Task objective> All entries below must be written out verbatim, and the images must be dropped.

Provided records>
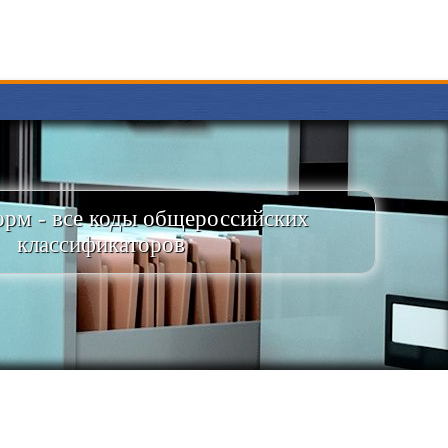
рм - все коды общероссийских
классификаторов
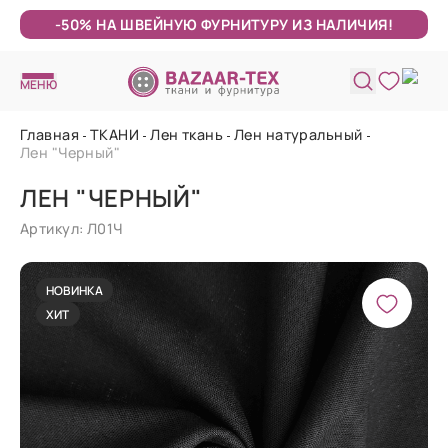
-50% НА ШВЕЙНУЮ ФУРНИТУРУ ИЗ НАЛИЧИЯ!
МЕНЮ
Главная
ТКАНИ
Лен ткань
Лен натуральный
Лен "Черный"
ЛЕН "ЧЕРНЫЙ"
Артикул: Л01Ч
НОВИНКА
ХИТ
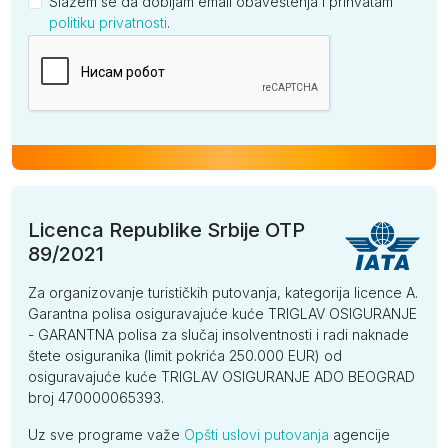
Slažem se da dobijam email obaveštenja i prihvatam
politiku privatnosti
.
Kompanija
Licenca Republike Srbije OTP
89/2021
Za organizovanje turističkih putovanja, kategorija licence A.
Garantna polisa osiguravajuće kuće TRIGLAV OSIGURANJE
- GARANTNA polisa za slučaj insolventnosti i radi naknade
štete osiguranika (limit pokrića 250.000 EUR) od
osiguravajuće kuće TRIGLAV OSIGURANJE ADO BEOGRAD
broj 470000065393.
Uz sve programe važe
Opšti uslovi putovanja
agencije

Answer for this exercise>
рм - все коды общероссийских
классификаторов
-50% НА ШВЕЙНУЮ ФУРНИТУРУ ИЗ НАЛИЧИЯ!
МЕНЮ
Главная
ТКАНИ
Лен ткань
Лен натуральный
Лен "Черный"
ЛЕН "ЧЕРНЫЙ"
Артикул: Л01Ч
НОВИНКА
ХИТ
Slažem se da dobijam email obaveštenja i prihvatam
politiku privatnosti
.
Kompanija
Licenca Republike Srbije OTP
89/2021
Za organizovanje turističkih putovanja, kategorija licence A.
Garantna polisa osiguravajuće kuće TRIGLAV OSIGURANJE
- GARANTNA polisa za slučaj insolventnosti i radi naknade
štete osiguranika (limit pokrića 250.000 EUR) od
osiguravajuće kuće TRIGLAV OSIGURANJE ADO BEOGRAD
broj 470000065393.
Uz sve programe važe
Opšti uslovi putovanja
agencije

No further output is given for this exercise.